EXTRACT TO READ
—————
Weighted Shortest Paths Algorithms

Already know one algorithm: Breadth-First Search! Runs in $O(\vert V \vert + \vert E \vert )$ time when, e.g.:
- graph has positive weights, and all weights are the same
- graph has positive weights, and sum of all weights at most $O(\vert V \vert + \vert E \vert )$
For general weighted graphs, we don’t know how to solve SSSP in $O(\vert V \vert + \vert E \vert )$ time
But if your graph is a Directed Acyclic Graph you can!

Restrictions		SSSP Algorithm
Graph	Weights	Name	Running Time $O(\cdot)$
General	Unweighted	BFS	$\vert V \vert + \vert E \vert $
DAG	Any	DAG Relaxation	$\vert V \vert + \vert E \vert $
General	Any	Bellman-Ford	$\vert V \vert \cdot\vert E \vert $
General	Non-negative	Dijkstra	$\vert V \vert log\vert V \vert + \vert E \vert $

Shortest-Paths Tree

For BFS, we kept track of parent pointers during search. Alternatively, compute them after!
If know $\delta(s, v)$ for all vertices $v\in V$, can construct shortest-path tree in $O(\vert V \vert + \vert E \vert )$ time
For weighted shortest paths from $s$, only need parent pointers for vertices $v$ with finite $\delta(s, v)$
Initialize empty $P$ and set $P(s) = None$
For each vertex $u\in V$ where $\delta(s, u)$ is finite:
- For each outgoing neighbor $v \in Adj^+(u)$:
  - If $P(v)$ not assigned and $\delta(s, v) = \delta(s, u) + w(u, v)$
    - There exits a shortest path through edge $(u, v)$, so set $P(v) = u$
Parent pointers may traverse cycles of zero weight. Mark each vertex in such a cycle.
For each unmarked vertex $u\in V$ (including vertices later marked):
- For each $v\in Adj^+(u)$ where $v$ is marked and $\delta(s, v) = \delta(s, u) + w(u, v)$
  - Unmark vertices in cycle containing $v$ by traversing parent pointers from $v$
  - Set $P(v) = u$, breaking the cycle

Relaxation

A relaxation algorithm searches for a solution to an optimization problem by starting with a solution that is not optimal, then iteratively improves the solution until it becomes an optimal solution to the original problem.

def try_to_relax(adj, w, d, parent, u, v):
    if d[v] > d[u] + w(u, v):
        d[v] = d[u] + w(u, v)
        parent[v] = u
        
def general_relax(adj, w, s):
    d = [float('inf') for _ in adj]
    parent = [None for _ in adj]
    d[s], parent[s] = 0, s
    while some_edge_relaxable(adj, w, d):
        (u, v) = get_relaxable_edge(adj, w, d)
        try_to_relax(adj, w, d, parent, u, v)
—————
EXTRACTED MATERIAL
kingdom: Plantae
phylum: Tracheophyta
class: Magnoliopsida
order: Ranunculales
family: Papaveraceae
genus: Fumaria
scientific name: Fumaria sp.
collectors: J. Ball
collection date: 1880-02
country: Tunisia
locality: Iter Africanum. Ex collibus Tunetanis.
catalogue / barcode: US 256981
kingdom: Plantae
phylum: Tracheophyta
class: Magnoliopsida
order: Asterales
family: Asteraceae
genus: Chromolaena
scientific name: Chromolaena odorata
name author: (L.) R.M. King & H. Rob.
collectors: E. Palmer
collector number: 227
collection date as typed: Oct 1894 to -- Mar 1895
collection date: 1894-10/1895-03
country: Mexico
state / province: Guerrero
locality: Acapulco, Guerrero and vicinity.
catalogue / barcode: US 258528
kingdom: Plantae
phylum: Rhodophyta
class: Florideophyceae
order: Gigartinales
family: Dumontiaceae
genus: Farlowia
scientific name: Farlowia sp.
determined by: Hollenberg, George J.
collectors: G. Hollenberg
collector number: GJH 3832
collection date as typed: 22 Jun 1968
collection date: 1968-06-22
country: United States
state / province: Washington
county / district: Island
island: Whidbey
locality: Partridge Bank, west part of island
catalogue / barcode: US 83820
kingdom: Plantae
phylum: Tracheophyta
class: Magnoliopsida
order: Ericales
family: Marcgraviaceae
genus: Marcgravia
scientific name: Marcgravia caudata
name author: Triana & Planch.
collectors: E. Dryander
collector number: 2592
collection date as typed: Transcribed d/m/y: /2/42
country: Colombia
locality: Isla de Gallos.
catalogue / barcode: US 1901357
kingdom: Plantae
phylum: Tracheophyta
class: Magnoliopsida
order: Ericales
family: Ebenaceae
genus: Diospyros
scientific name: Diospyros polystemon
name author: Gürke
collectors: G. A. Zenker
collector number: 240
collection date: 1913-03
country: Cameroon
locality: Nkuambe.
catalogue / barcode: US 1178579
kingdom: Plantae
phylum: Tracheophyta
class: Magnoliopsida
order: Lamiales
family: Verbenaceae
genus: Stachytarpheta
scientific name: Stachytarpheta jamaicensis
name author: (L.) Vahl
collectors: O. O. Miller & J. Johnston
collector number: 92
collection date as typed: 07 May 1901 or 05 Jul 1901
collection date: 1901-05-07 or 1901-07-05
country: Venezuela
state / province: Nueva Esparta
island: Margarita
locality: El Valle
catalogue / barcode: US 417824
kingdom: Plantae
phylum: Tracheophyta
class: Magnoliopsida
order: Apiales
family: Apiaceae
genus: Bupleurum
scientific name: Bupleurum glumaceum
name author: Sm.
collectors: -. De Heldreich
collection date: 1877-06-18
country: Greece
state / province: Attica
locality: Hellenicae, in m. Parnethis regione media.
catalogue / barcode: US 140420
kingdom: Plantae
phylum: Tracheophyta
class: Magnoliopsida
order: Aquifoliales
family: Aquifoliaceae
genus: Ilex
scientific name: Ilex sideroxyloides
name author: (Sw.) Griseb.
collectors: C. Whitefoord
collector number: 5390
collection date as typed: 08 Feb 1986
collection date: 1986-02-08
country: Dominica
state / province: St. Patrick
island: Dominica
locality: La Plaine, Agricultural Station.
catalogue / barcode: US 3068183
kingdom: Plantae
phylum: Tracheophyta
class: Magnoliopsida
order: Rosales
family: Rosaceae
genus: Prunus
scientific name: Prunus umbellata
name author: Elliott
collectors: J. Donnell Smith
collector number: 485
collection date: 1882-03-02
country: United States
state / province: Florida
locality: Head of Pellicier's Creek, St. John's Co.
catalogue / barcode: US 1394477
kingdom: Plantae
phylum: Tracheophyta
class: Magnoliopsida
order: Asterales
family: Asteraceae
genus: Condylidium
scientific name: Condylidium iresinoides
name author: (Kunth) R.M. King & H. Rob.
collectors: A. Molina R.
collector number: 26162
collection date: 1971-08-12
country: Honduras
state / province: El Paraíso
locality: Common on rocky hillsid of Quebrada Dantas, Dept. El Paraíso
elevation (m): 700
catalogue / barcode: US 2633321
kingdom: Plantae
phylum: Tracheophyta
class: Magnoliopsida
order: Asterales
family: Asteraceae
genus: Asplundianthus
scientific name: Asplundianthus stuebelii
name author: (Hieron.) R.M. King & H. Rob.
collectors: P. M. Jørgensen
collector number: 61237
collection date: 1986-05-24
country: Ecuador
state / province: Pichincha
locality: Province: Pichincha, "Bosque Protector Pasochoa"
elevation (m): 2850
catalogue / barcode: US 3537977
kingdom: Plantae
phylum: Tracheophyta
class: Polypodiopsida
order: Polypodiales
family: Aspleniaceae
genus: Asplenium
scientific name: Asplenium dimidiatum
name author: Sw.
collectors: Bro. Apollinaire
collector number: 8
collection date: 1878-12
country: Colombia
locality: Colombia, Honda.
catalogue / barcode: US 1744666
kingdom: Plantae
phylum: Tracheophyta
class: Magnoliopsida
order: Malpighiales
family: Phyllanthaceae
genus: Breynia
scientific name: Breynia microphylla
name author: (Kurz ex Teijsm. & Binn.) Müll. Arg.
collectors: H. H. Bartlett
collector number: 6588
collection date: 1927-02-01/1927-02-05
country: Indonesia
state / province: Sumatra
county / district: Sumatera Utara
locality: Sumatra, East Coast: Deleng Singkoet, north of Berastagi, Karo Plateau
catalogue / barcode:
—————
JOB 1
In the notes on weighted shortest paths, swap "finite" for "bounded" in everything from "If know $\delta(s, v)$" down to "such a cycle.", and write out that stretch again.
JOB 2
Carry the notes on weighted shortest paths forward past their final line, writing the part that would come next.

WRITTEN REPLY 1
If know $\delta(s, v)$ for all vertices $v\in V$, can construct shortest-path tree in $O(\vert V \vert + \vert E \vert )$ time
For weighted shortest paths from $s$, only need parent pointers for vertices $v$ with bounded $\delta(s, v)$
Initialize empty $P$ and set $P(s) = None$
For each vertex $u\in V$ where $\delta(s, u)$ is bounded:
- For each outgoing neighbor $v \in Adj^+(u)$:
  - If $P(v)$ not assigned and $\delta(s, v) = \delta(s, u) + w(u, v)$
    - There exits a shortest path through edge $(u, v)$, so set $P(v) = u$
Parent pointers may traverse cycles of zero weight. Mark each vertex in such a cycle.

WRITTEN REPLY 2
    return d, parent

DAG Relaxation

Idea! Maintain a distance estimate $d(s, v)$ (initially $\infty$ ) for each vertex $v\in V$, that always upper bounds true distance $\delta(s, v)$, then gradually lowers until $d(s, v) = \delta(s, v)$
When do we lower? When an edge violates the triangle inequality!
Triangle Inequality: the shortest-path weight from $u$ to $v$ cannot be greater than the shortest path from $u$ to $v$ through another vertex $x$, i.e., $\delta(u, v) \neq \delta(u, x) + \delta(x, v)$ for all $u, v, x \in V$
If $d(s, v) > d(s, u) + w(u, v)$ for some edge $u, v$, then triangle inequality is violated :(
Fix by lowering $d(s, v)$ to $d(s, u) + w(u, v)$, i.e., relax $(u, v)$ to satisfy violated constraint
Claim: Relaxation is safe: maintains that each $d(s, v)$ is weight of a path to $v$ (or $\infty$) $\forall v \in V$
Proof: Assume $d(s, v’)$ is weight of a path (or $\infty$) for $\forall v’ \in V$. Relaxing some edge $(u, v)$ sets $d(s, v)$ to $d(s, u) + w(u, v)$, which is the weight of a path from $s$ to $v$ through $u$ $\qquad \square$
Set $d(s, v) = \infty$ for all $v \in V$, then set $d(s, s) = 0$
Process each vertex $u$ in a topological sort order of G:
- For each outgoing neighbor $v \in Adj^+(u)$:
  - If $d(s, v) > d(s, u) + w(u, v)$
    - relax edge $(u, v)$, i.e., set $d(s, v) = d(s, u) + w(u, v)$

def DAGRelaxation(adj, w, s):
    _, order = dfs(adj, s)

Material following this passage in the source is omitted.